It’s 15 degrees. The trees are bare. But this Saturday’s Operation Avoid Screen Time had the kids playing with leaves.
It’s 15 degrees. The trees are bare. But this Saturday’s Operation Avoid Screen Time had the kids playing with leaves. I had forgotten all about the late summer leaves we pressed until a few days ago. When I spotted the bound stack of construction paper, cardboard and dried leaves in the corner of the basement, I knew I had a good winter craft project on my hands.
I gathered the materials: an inexpensive laminating machine borrowed from work, laminating sheets, pressed leaves, and some scissors. I cleared the kitchen table. As I began removing the straps from the leaf press, I heard the pounding of little feet.
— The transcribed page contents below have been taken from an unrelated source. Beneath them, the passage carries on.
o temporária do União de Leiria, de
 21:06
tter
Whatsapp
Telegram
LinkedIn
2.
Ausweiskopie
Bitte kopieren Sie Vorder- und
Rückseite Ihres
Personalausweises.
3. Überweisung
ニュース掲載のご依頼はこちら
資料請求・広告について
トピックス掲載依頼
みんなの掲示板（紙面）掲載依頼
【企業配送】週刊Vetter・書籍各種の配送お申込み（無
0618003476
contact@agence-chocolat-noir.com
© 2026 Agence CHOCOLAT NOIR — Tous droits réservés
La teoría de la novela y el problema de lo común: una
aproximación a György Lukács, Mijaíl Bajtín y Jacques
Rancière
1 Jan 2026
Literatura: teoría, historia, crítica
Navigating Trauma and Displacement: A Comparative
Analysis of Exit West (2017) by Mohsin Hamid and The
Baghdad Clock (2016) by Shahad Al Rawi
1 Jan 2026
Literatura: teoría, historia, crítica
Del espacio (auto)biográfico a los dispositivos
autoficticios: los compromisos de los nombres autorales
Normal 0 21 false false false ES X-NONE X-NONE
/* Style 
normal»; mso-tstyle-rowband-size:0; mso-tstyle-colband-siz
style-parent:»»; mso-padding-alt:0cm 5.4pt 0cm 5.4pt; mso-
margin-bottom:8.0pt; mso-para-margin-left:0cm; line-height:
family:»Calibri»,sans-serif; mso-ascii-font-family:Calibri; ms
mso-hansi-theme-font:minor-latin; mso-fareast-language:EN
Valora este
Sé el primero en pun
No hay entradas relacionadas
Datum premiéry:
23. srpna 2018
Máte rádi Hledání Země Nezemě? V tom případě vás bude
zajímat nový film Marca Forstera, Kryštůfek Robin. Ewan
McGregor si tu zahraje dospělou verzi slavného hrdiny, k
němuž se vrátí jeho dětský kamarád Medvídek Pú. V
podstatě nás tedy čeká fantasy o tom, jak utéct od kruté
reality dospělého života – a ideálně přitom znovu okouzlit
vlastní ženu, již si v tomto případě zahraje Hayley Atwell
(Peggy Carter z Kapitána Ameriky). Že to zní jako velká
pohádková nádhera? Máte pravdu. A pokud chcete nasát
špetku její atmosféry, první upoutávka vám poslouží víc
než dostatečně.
Andy, my six-year-old, was first to drag over a chair. He grabbed a small bundle of white pine needles as I flipped through the cardboard and paper layers of the leaf press.
“This looks like a squid,” he said.
Before long we had laminated those pine needles along with a few maple, ash, and cedar leaves. As a large basswood leaf with a hole in it dropped out of the laminator, Andy grabbed it, saying, “I’ve got to examine this.”
With our pile of laminated leaves growing, Andy pounced with scissors in hand. He did all the planning. “Teamwork, Daddy, you cut to here,” he said, pointing to the narrow space between leaves. “Then give it to me and I’ll finish it.”
I felt his attention beginning to wane when he asked, “Is this the last one?” I told him it was if he wanted it to be. He quickly replied, “Let’s do another one because I love this.” Guess I misjudged the situation.
An hour after starting, we had finished 12 leaves. While laminating and cutting I tried to teach Andy how to tell one leaf from another. To be honest, I don’t think any of it sunk in. He was perfectly happy just imagining the hungriest caterpillar chewing that hole in the basswood leaf.